What to produce
Please copy the lines below word for word, leaving out the pictures.

Information
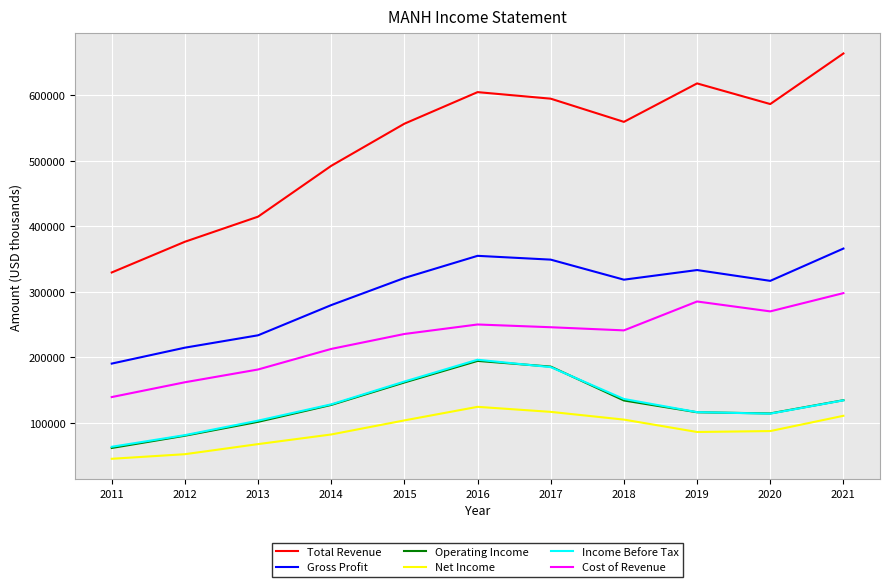

Read the Gross Profit value at 2013, to the nearest 100.

233400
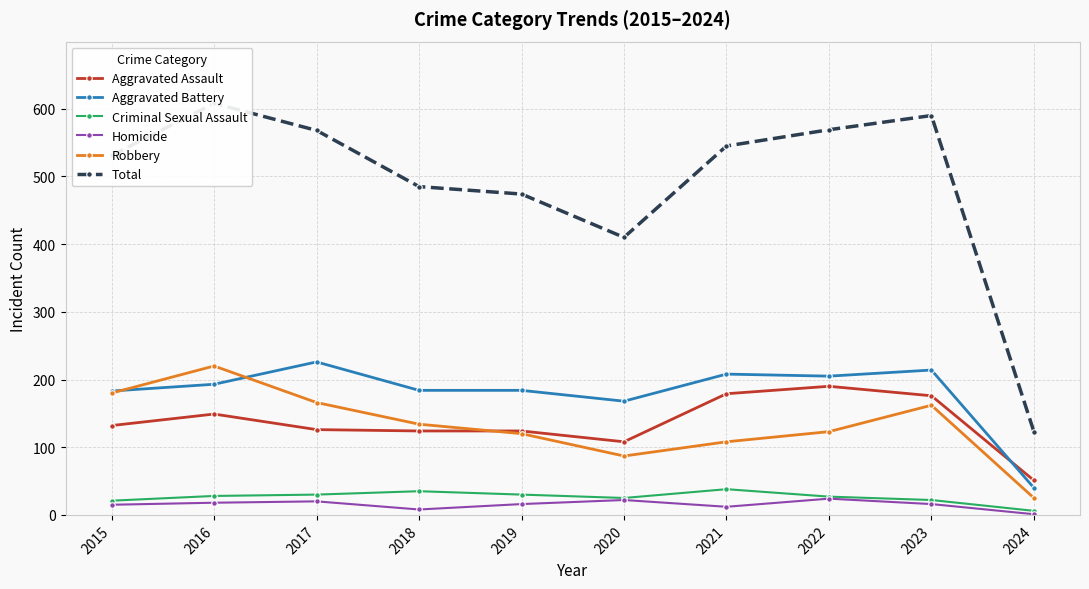

How many data points in Criminal Sexual Assault are less than 28?

5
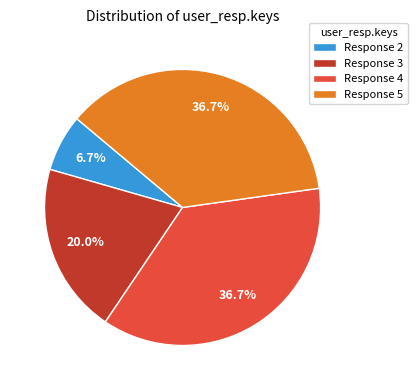

To the nearest percent, what is the difference between the largest and smallest slice percentages?

30%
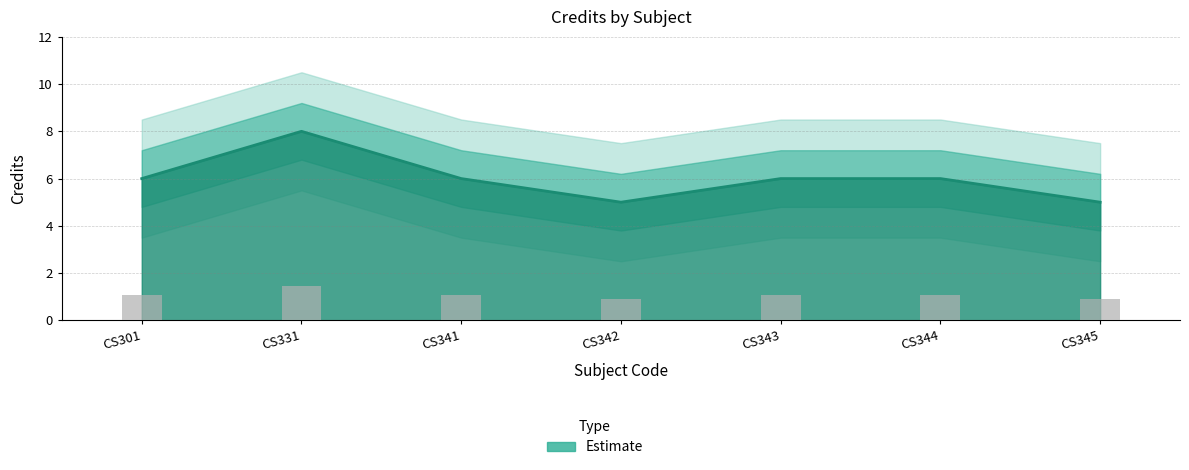

Count the number of categories in the chart.

7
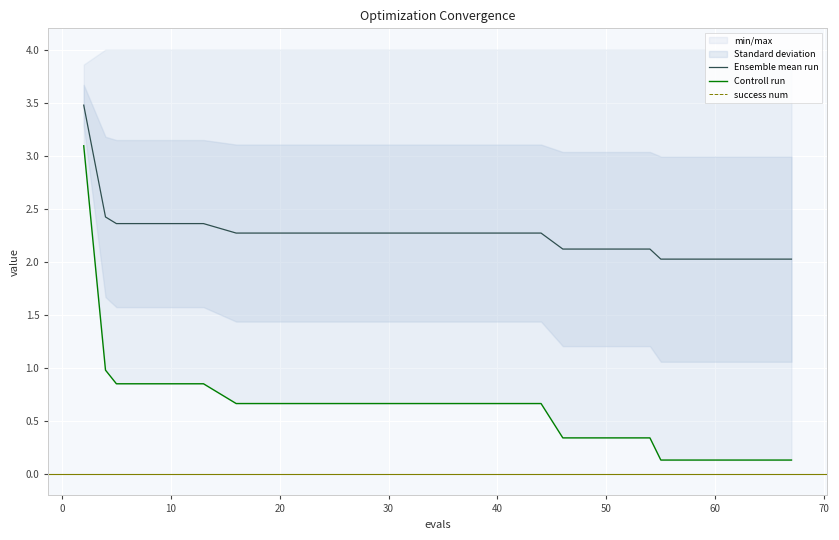

True or false: success num and Ensemble mean run intersect in this chart.

False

The completed task
Read the Gross Profit value at 2013, to the nearest 100.

233400

How many data points in Criminal Sexual Assault are less than 28?

5

To the nearest percent, what is the difference between the largest and smallest slice percentages?

30%

Count the number of categories in the chart.

7

True or false: success num and Ensemble mean run intersect in this chart.

False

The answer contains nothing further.